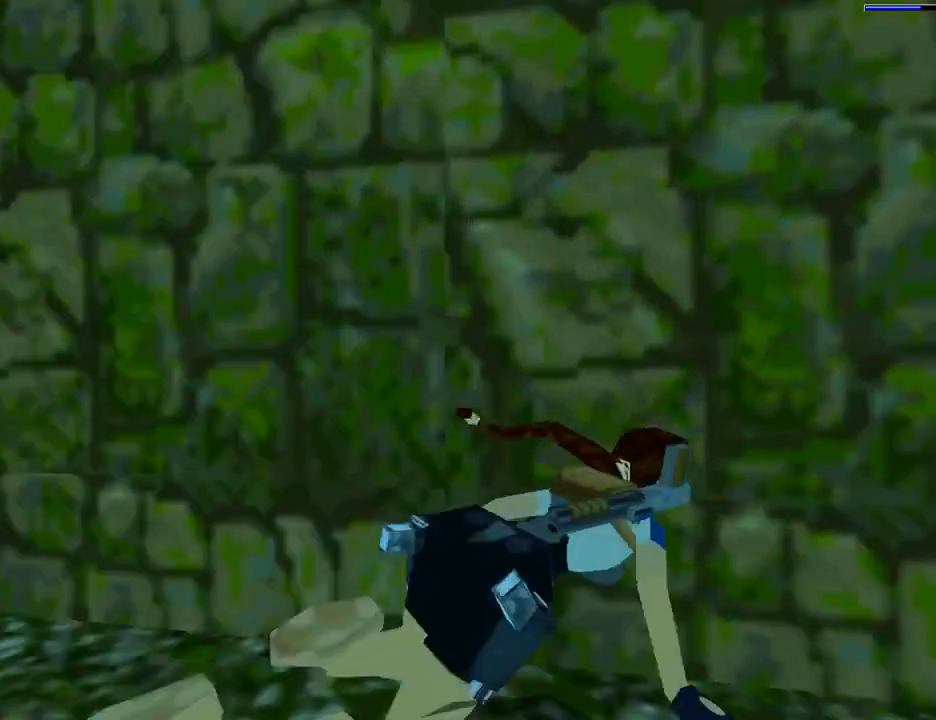
{"buttons": ["SQUARE", "DPAD_RIGHT"], "left_stick": "center", "right_stick": "center", "events": [[333, "L1", "up"], [367, "SQUARE", "down"]]}
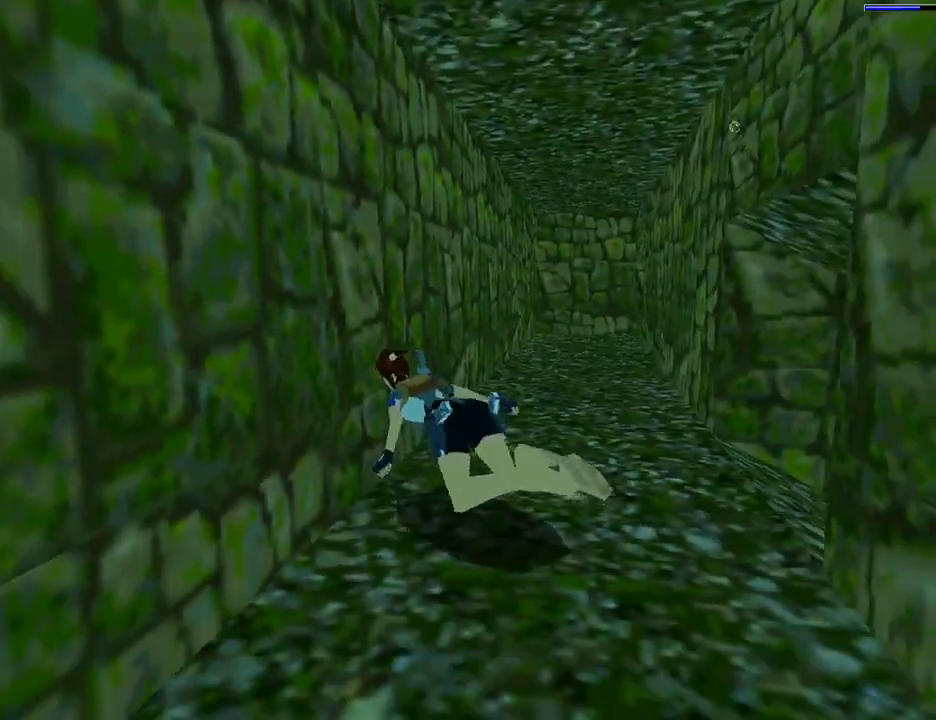
{"buttons": ["SQUARE"], "left_stick": "center", "right_stick": "center", "events": [[500, "DPAD_RIGHT", "up"]]}
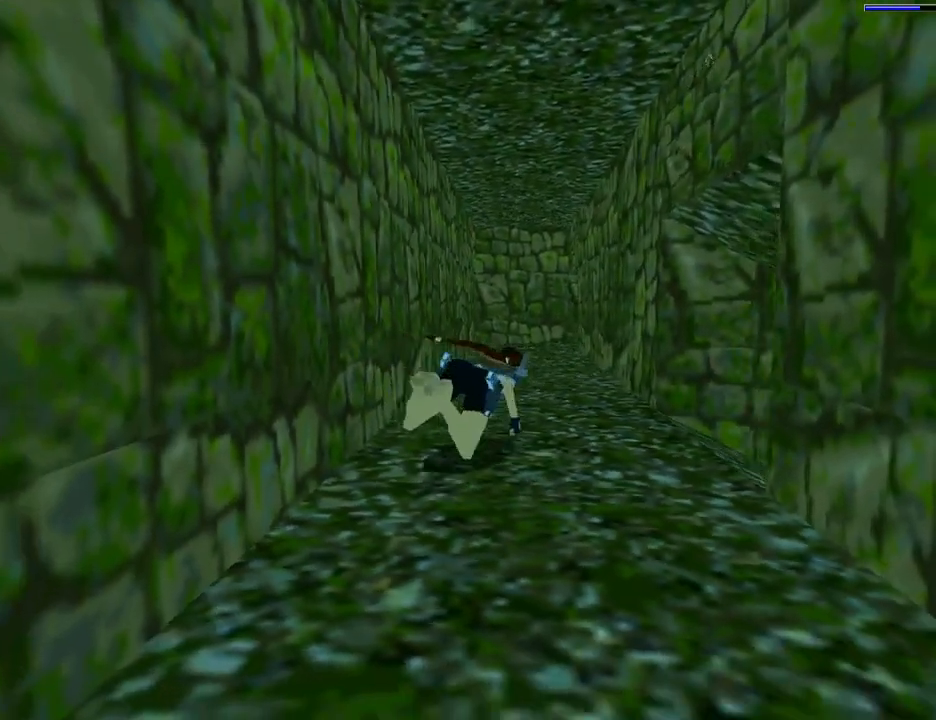
{"buttons": ["SQUARE"], "left_stick": "center", "right_stick": "center", "events": [[67, "DPAD_LEFT", "down"], [267, "DPAD_DOWN", "down"], [367, "DPAD_DOWN", "up"], [433, "DPAD_LEFT", "up"]]}
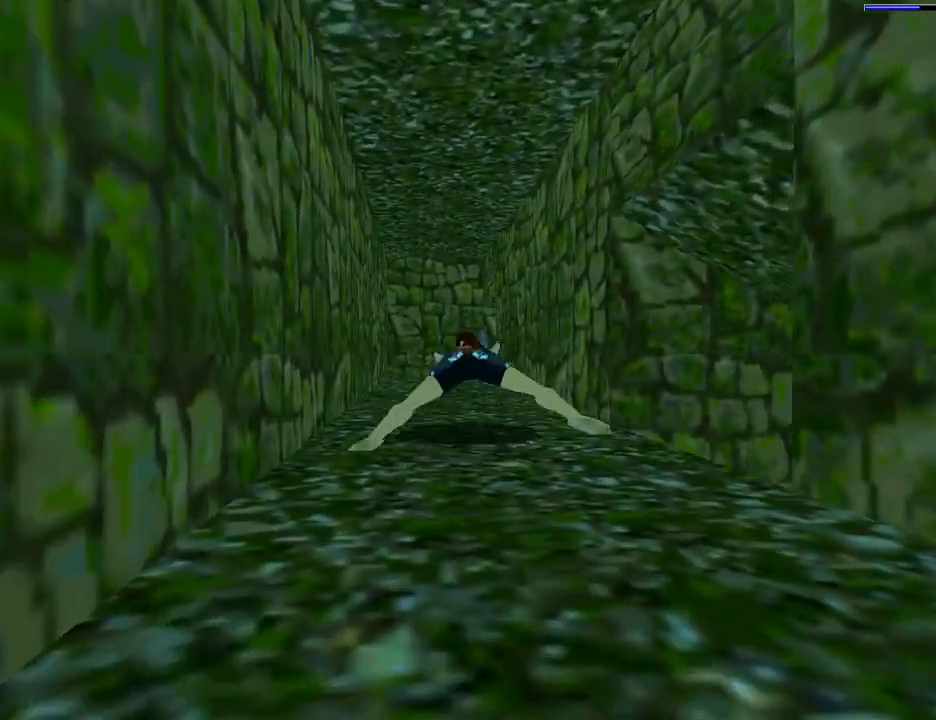
{"buttons": ["SQUARE"], "left_stick": "center", "right_stick": "center", "events": [[200, "DPAD_LEFT", "down"], [367, "DPAD_LEFT", "up"]]}
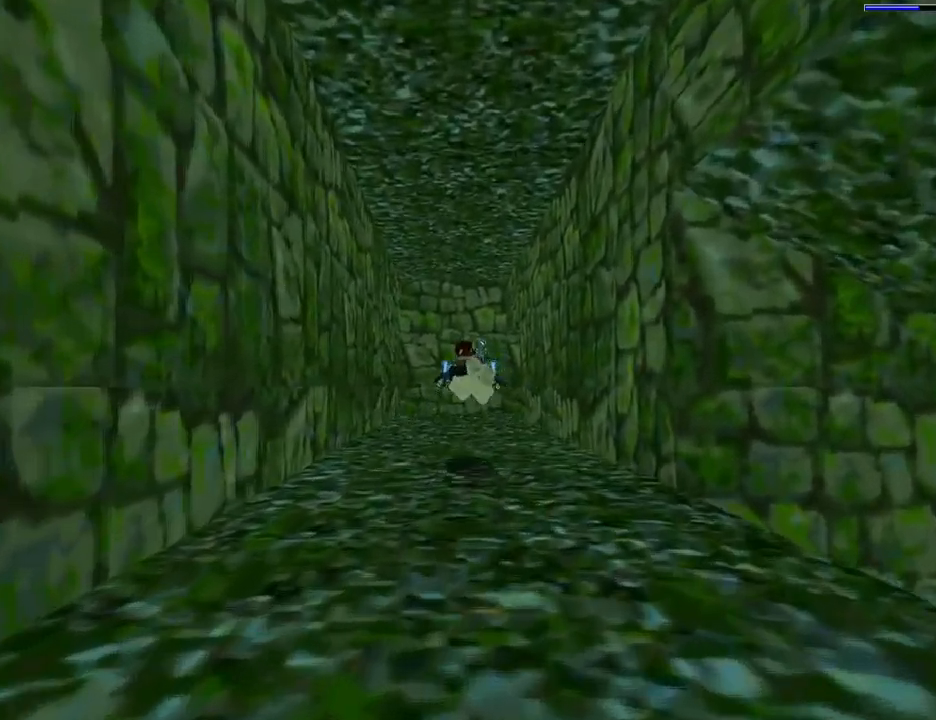
{"buttons": ["SQUARE"], "left_stick": "center", "right_stick": "center", "events": [[133, "DPAD_UP", "down"], [267, "DPAD_UP", "up"]]}
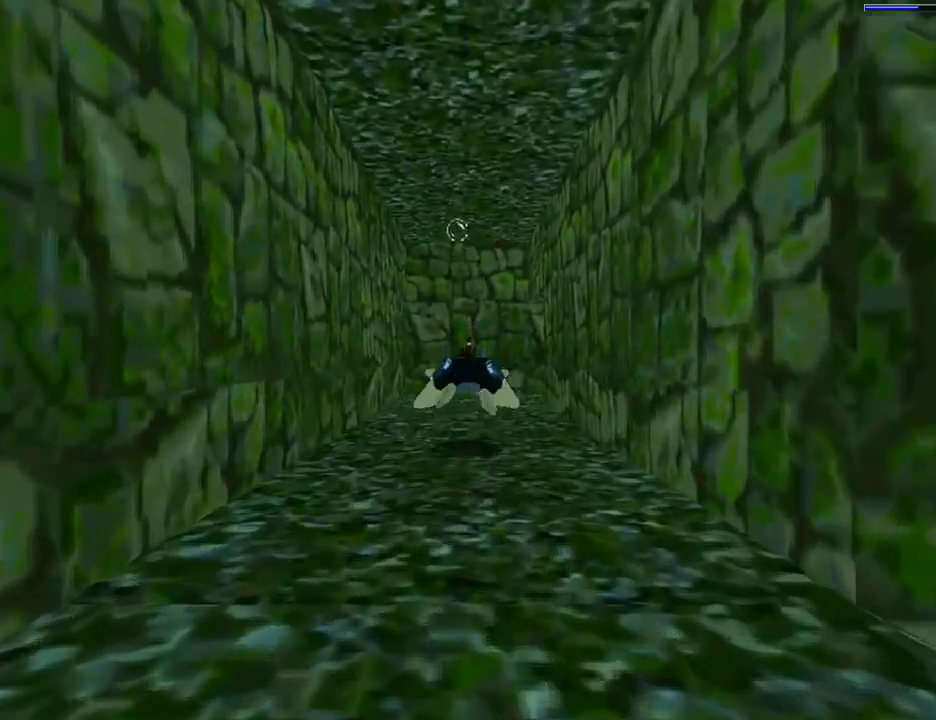
{"buttons": ["SQUARE"], "left_stick": "center", "right_stick": "center", "events": [[233, "DPAD_UP", "down"], [333, "DPAD_UP", "up"]]}
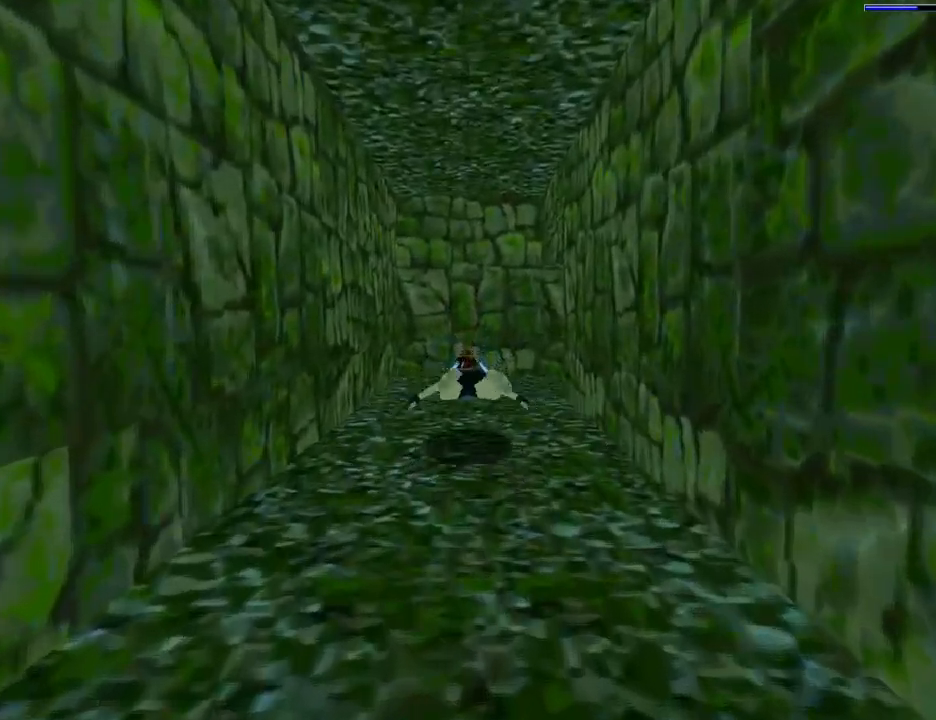
{"buttons": ["SQUARE", "DPAD_RIGHT"], "left_stick": "center", "right_stick": "center", "events": [[333, "DPAD_RIGHT", "down"]]}
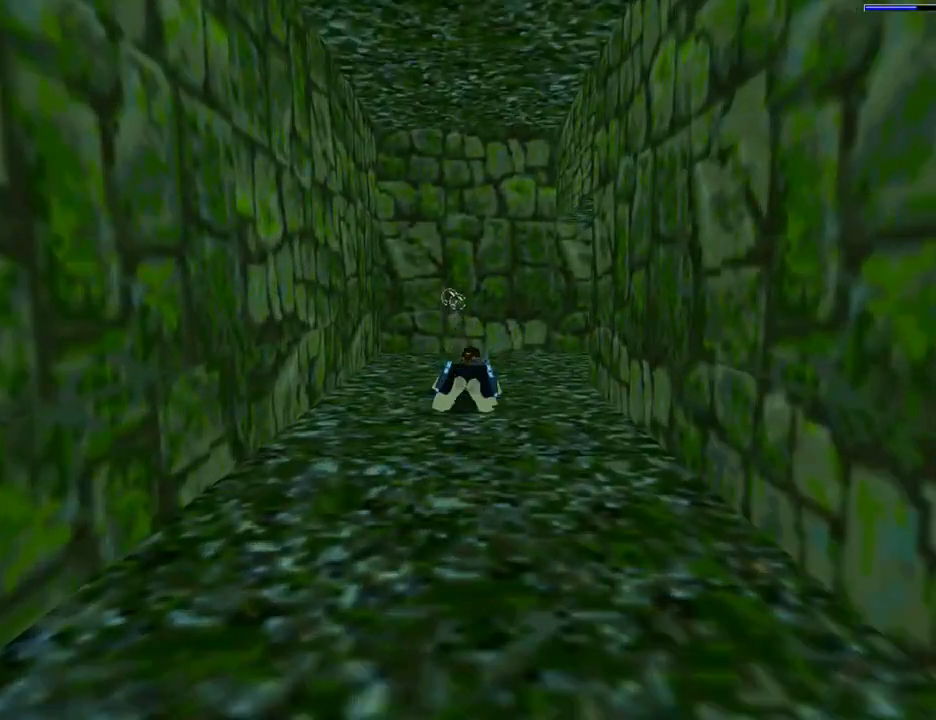
{"buttons": ["SQUARE", "DPAD_RIGHT"], "left_stick": "center", "right_stick": "center", "events": []}
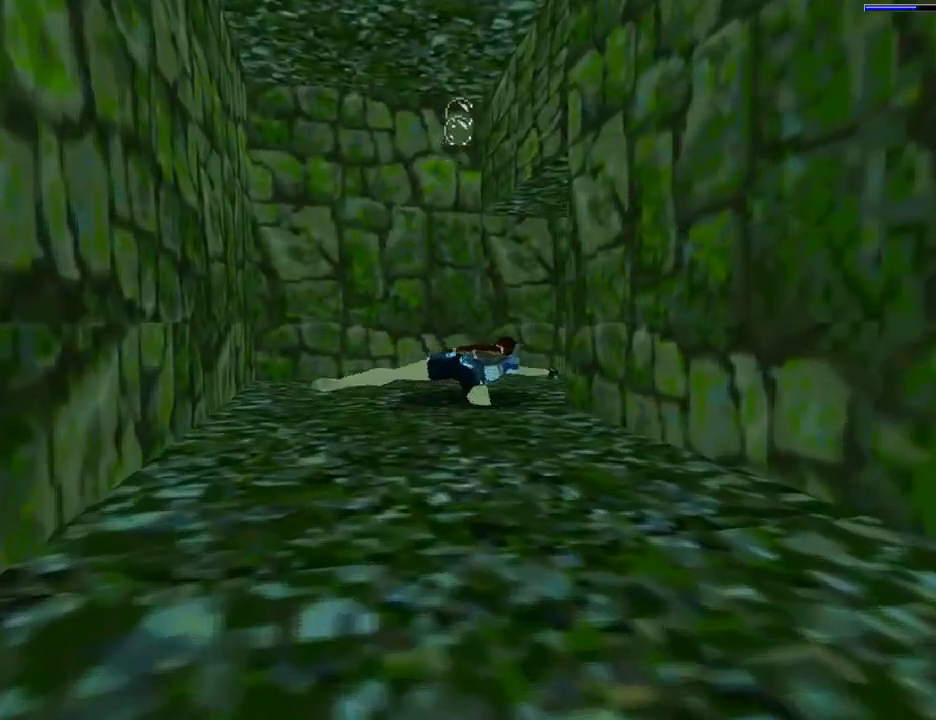
{"buttons": ["SQUARE"], "left_stick": "center", "right_stick": "center", "events": [[333, "DPAD_RIGHT", "up"]]}
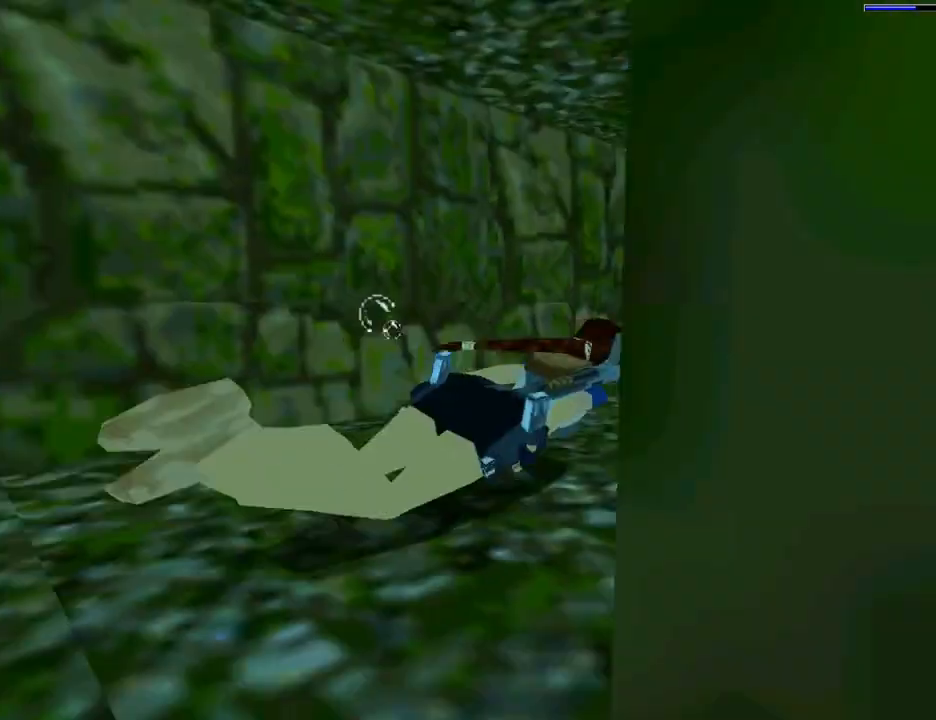
{"buttons": ["SQUARE"], "left_stick": "center", "right_stick": "center", "events": [[67, "DPAD_RIGHT", "down"], [300, "DPAD_DOWN", "down"], [300, "DPAD_RIGHT", "up"], [400, "DPAD_DOWN", "up"]]}
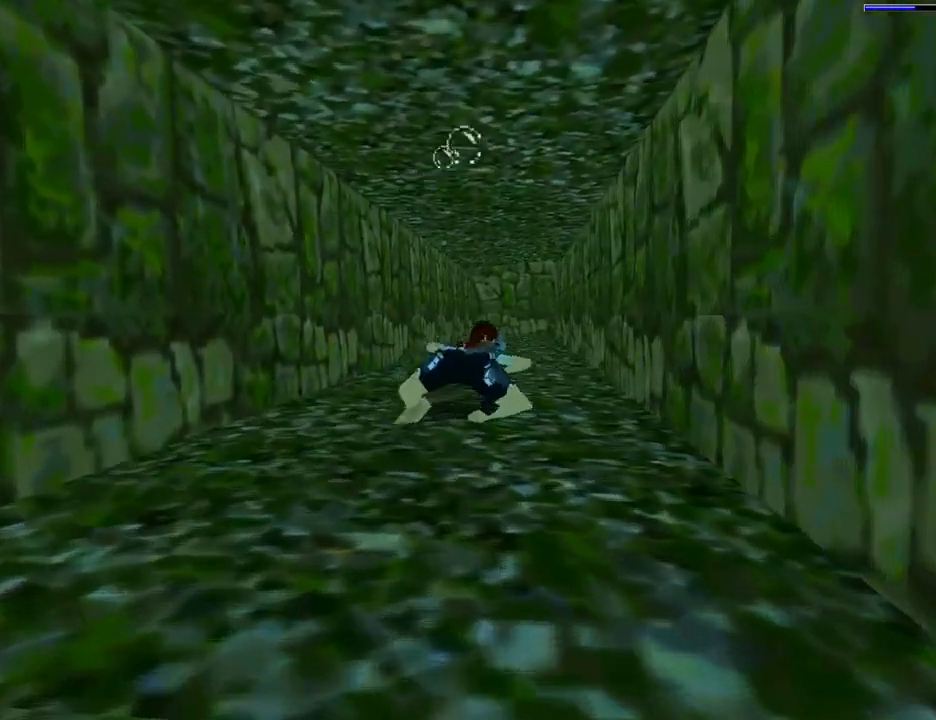
{"buttons": ["SQUARE"], "left_stick": "center", "right_stick": "center", "events": [[233, "DPAD_LEFT", "down"], [433, "DPAD_LEFT", "up"]]}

■ **Task instructions**: Return each of the lines exactly as they appear above, with no images.

■ **Your solution**:
{"buttons": ["SQUARE", "DPAD_RIGHT"], "left_stick": "center", "right_stick": "center", "events": [[333, "L1", "up"], [367, "SQUARE", "down"]]}
{"buttons": ["SQUARE"], "left_stick": "center", "right_stick": "center", "events": [[500, "DPAD_RIGHT", "up"]]}
{"buttons": ["SQUARE"], "left_stick": "center", "right_stick": "center", "events": [[67, "DPAD_LEFT", "down"], [267, "DPAD_DOWN", "down"], [367, "DPAD_DOWN", "up"], [433, "DPAD_LEFT", "up"]]}
{"buttons": ["SQUARE"], "left_stick": "center", "right_stick": "center", "events": [[200, "DPAD_LEFT", "down"], [367, "DPAD_LEFT", "up"]]}
{"buttons": ["SQUARE"], "left_stick": "center", "right_stick": "center", "events": [[133, "DPAD_UP", "down"], [267, "DPAD_UP", "up"]]}
{"buttons": ["SQUARE"], "left_stick": "center", "right_stick": "center", "events": [[233, "DPAD_UP", "down"], [333, "DPAD_UP", "up"]]}
{"buttons": ["SQUARE", "DPAD_RIGHT"], "left_stick": "center", "right_stick": "center", "events": [[333, "DPAD_RIGHT", "down"]]}
{"buttons": ["SQUARE", "DPAD_RIGHT"], "left_stick": "center", "right_stick": "center", "events": []}
{"buttons": ["SQUARE"], "left_stick": "center", "right_stick": "center", "events": [[333, "DPAD_RIGHT", "up"]]}
{"buttons": ["SQUARE"], "left_stick": "center", "right_stick": "center", "events": [[67, "DPAD_RIGHT", "down"], [300, "DPAD_DOWN", "down"], [300, "DPAD_RIGHT", "up"], [400, "DPAD_DOWN", "up"]]}
{"buttons": ["SQUARE"], "left_stick": "center", "right_stick": "center", "events": [[233, "DPAD_LEFT", "down"], [433, "DPAD_LEFT", "up"]]}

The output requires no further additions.